Splitting mauls are for people who either lack any experience or physically can't swing an axe that well. An axe is for people who got shit to do and don't have time to waste.
jijijijij 4 hours ago
> The previous answers all restate the problem as "Work is force dot/times distance". But this is not really satisfying, because you could then ask "Why is work force dot distance?" and the mystery is the same.
...
> But now look at this in a train which is moving along with one of the balls before the collision. In this frame of reference, the first ball starts out stopped, the second ball hits it at 2v, and the two-ball stuck system ends up moving with velocity v.
That's still just pushing the problem elsewhere. Intuitively, why does the two-ball system end up with a velocity of 1v?
firebot 17 hours ago
Because it's not momentum. ;p
F=ma (Force equals mass times acceleration)
W=Fd (work equals force multiplied by distance)
V^2=2ad (velocity squared equals two times acceleration times distance)
So W = Fd = ma(v^2/2a)
Finally: W=1/2mv^2 (work equals 1/2 mass times velocity squared)
So this explains why car crashes can be so dramatic, as a doubling of speed results in 4x the kinetic energy.
ajross 17 hours ago
Actually, it is momentum, sorta. Galilean 3D momentum isn't conserved under special relativity. The energy-momentum four-vector, however, is, under all lorentz-transformed frames.

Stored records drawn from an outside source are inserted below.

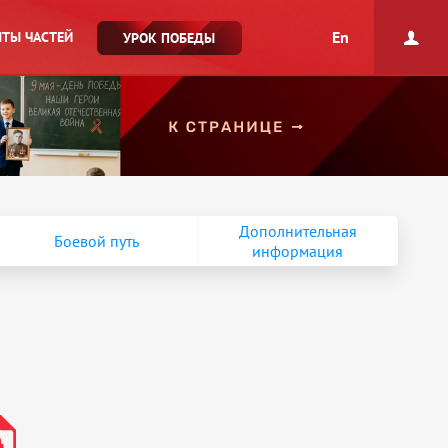
En
ТЫ ЧАСТЕЙ
УРОК ПОБЕДЫ
Дополнительная
Боевой путь
информация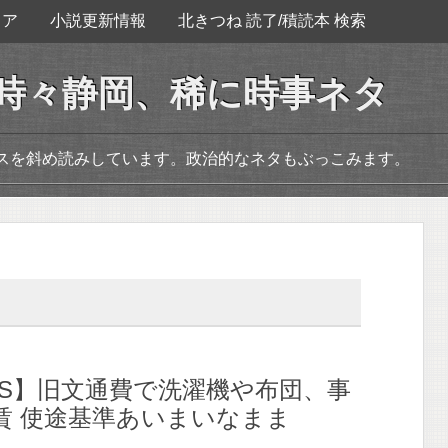
ェア
小説更新情報
北きつね 読了/積読本 検索
。時々静岡、稀に時事ネタ
ースを斜め読みしています。政治的なネタもぶっこみます。
WS】旧文通費で洗濯機や布団、事
賃 使途基準あいまいなまま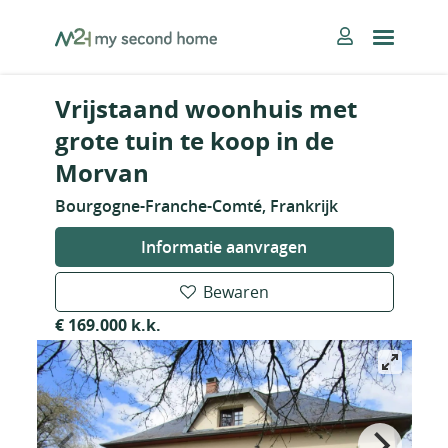
Skip
MySecondHome
to
content
Vrijstaand woonhuis met
grote tuin te koop in de
Morvan
Bourgogne-Franche-Comté, Frankrijk
Informatie aanvragen
Bewaren
€ 169.000 k.k.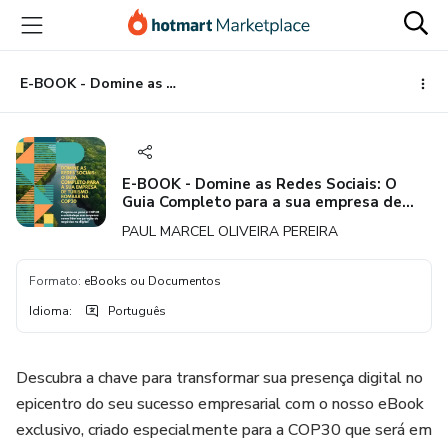
Ir
Ir
Ir
para
para
para
o
o
o
conteúdo
pagamento
rodapé
E-BOOK - Domine as Redes Sociais: O Guia Completo para a sua empresa de turismo bombar na COP30.
principal
E-BOOK - Domine as Redes Sociais: O
Guia Completo para a sua empresa de
turismo bombar na COP30.
PAUL MARCEL OLIVEIRA PEREIRA
Formato
:
eBooks ou Documentos
Idioma
:
Português
Descubra a chave para transformar sua presença digital no
epicentro do seu sucesso empresarial com o nosso eBook
exclusivo, criado especialmente para a COP30 que será em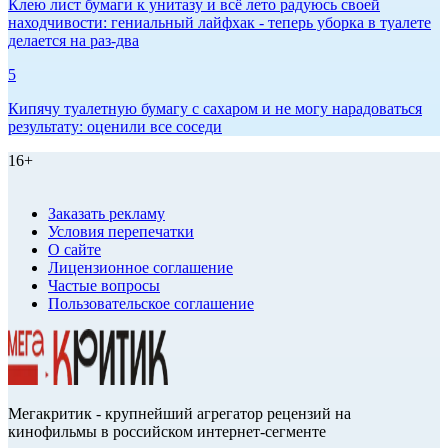
Клею лист бумаги к унитазу и всё лето радуюсь своей
находчивости: гениальный лайфхак - теперь уборка в туалете
делается на раз-два
5
Кипячу туалетную бумагу с сахаром и не могу нарадоваться
результату: оценили все соседи
16+
Заказать рекламу
Условия перепечатки
О сайте
Лицензионное соглашение
Частые вопросы
Пользовательское соглашение
Мегакритик - крупнейший агрегатор рецензий на
кинофильмы в российском интернет-сегменте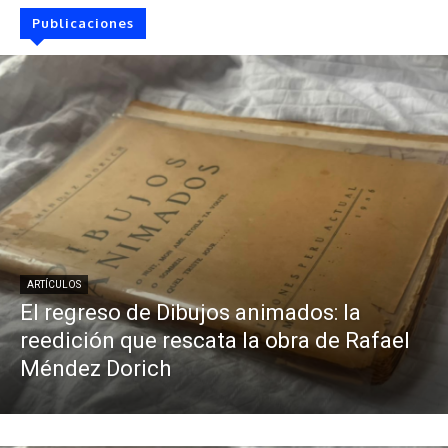
Publicaciones
ARTÍCULOS
El regreso de Dibujos animados: la
reedición que rescata la obra de Rafael
Méndez Dorich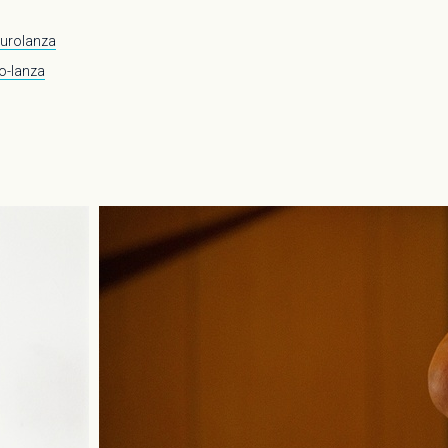
urolanza
o-lanza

So in some sense energy is momentum in the time direction (though it's not a Euclidean 4D space, so beware of assumptions). For an object at rest, this becomes its E=mc² equivalence. Kinetic energy is just a straightforward "rotation" of the frame.
esalman 14 hours ago
Original comment is correct, it's not momentum. Work (hence, energy) is integral of force over distance, momentum is integral over time. There's not "sorta" about high school physics.
koolala 11 hours ago
c1ccccc1 15 hours ago
If you use the right formula for calculating it (which approximates p=mv at low speeds), momentum is actually conserved in special relativity, and so is energy.
However: Energy and momentum are not invariant under changes of reference frame, though the magnitude of the energy-momentum 4-vector is invariant between frames.
firebot 17 hours ago
P=mv (momentum equals mass times velocity)
This is linear.
One small nuance... saying "kinetic energy is just a straightforward rotation of the frame" is close, but it's the total energy that is the time component of the four-momentum and mixes with the spatial momentum under Lorentz transformations. Kinetic energy is the difference between that transformed total energy and the invariant rest energy. So kinetic energy isn't itself a four-vector component, but it arises from how the time component changes when viewed from a different inertial frame.